Mais iminente é o risco de colisões com algum dos asteróides que estão ao nosso redor. Esse risco depende da quantidade de asteróides, de seus tamanhos, rotações, velocidades e, consequentemente, suas potenciais rotas de colisão com a terra. Isso nos obrigará a desenvolver uma defesa contra os chamados NEA (near earth asteroids) que oferecem risco de colisão no curto prazo. Pode parecer contra-intuitivo, mas as iniciativas atuais mais promissoras, ao invés de afastar, tem o objetivo de aproximar os asteróides. A mineração de asteróides pretende trazer alguns NEA de baixo risco para a terra prevendo retornos financeiros e de conhecimento.
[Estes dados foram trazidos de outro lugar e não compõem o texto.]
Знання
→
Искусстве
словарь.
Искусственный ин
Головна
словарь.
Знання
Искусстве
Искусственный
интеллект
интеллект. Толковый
Mas ainda assim, seria o risco de queda de asteróides razão suficiente para se aceitar a ideia de que a comunidade científica deve trabalhar prioritariamente em prol da sobrevivência da humanidade?
Da natureza humana e de seus riscos iminentes
Creio que não, pois os maiores riscos não estão lá fora. Estão dentro de casa, no nível do comportamento humano coletivo. O colapso humano já pode ocorrer por meio do armamento nuclear montado ao longo de nosso tempo; a humanidade pode literalmente decidir se destruir a qualquer momento, pressionando alguns pares de botões. Neste sentido, a competição desmedida entre nações pode levar a guerras sem caminho de volta.
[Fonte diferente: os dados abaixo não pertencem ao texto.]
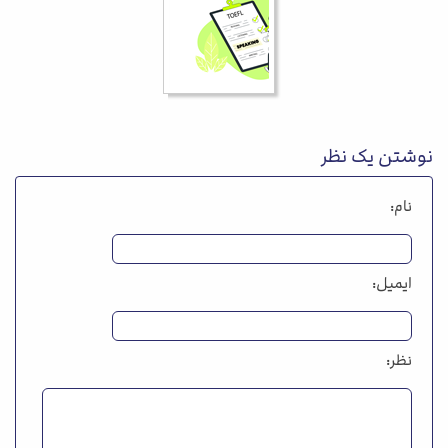
نوشتن یک نظر
نام:
ایمیل:
نظر:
O colapso também pode ocorrer por meio de uma competição destrutiva em outras esferar da vida. A corrida insensata por recursos naturais e o consumo desenfreado tem trazido mudanças climáticas globais que ameaçam nossa saúde, como o aumento da temperatura, dos índices de poluição e super populacão. Se esse cenário persistir, afinal, seriam as grandes empresas e estados os responsáveis pelo avanço necessário ao prolongamento da vida na terra (ou fora dela) ou os responsáveis pelo seu encurtamento?
A corrida desenfreada por notícia e conhecimento só é limitada pela sofisticação do armazanamento, processamento, acesso e compartilhamento de informação. Essa corrida tem gerado um oceano de informações. Tem favorecido tanto o desenvolvimento de novos métodos (Big Data) de produzir sentido a partir de um conjunto de dados quanto de novas maneiras de se perder. Quando as informações são sobre pessoas, é possível se perder sobre a privacidade/espionagem de nações inteiras. Seria esse o estopim de um colapso de escala global?
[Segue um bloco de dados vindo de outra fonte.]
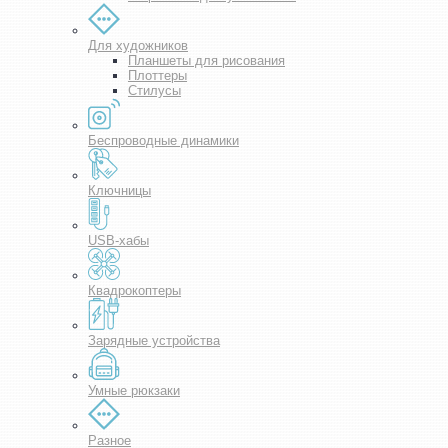
Для художников
Планшеты для рисования
Плоттеры
Стилусы
Беспроводные динамики
Ключницы
USB-хабы
Квадрокоптеры
Зарядные устройства
Умные рюкзаки
Разное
A corrida violenta por liderança moral, aquela empreendida e perpetuada por líderes religiosos inconsequentes e mentirosos, também gera competição desenfreada, atraso e retrocesso. Sob o pretesto de promessas futuras, isto é, da venda de produtos invisíveis e sem garantias (seja a salvação, ou 72 virgens, ou uma família eterna, ou a felicidade plena, etc.), o objetivo de tais líderes não passa, meramente, de se perpetuarem no poder e de usurparem os recursos e a força produtiva de gerações e gerações de seguidores. Seriam essas as culturas responsáveis pelo encurtamento da vida em escala global? Se sim, seria irônico pensar que nem mesmo o dito “quando a esmola é demais o santo desconfia” prevalece quando a esmola vem, supostamente, de Deus.
Competição saudável
Os cientistas, obviamente, não estão fora de tal mundo competitivo. Eles não devem, entretanto, se deixar levar por competições de menor grandeza. Há uma aparente tranquilidade ao longo da vida moderna. Mas sem regras, isto é, sem uma cultura preventiva, focada no prolongamento da vida, as pessoas tendem ao imediatismo auto destrutivo. Elas passam a dedicar tempo e esforço diligentemente apenas na iminência do caos ou apenas após a ocorrência do desastre.
Mas como aumentar as chances de uma competição saudável? A resposta está na organização da sociedade e na engenharia cultural.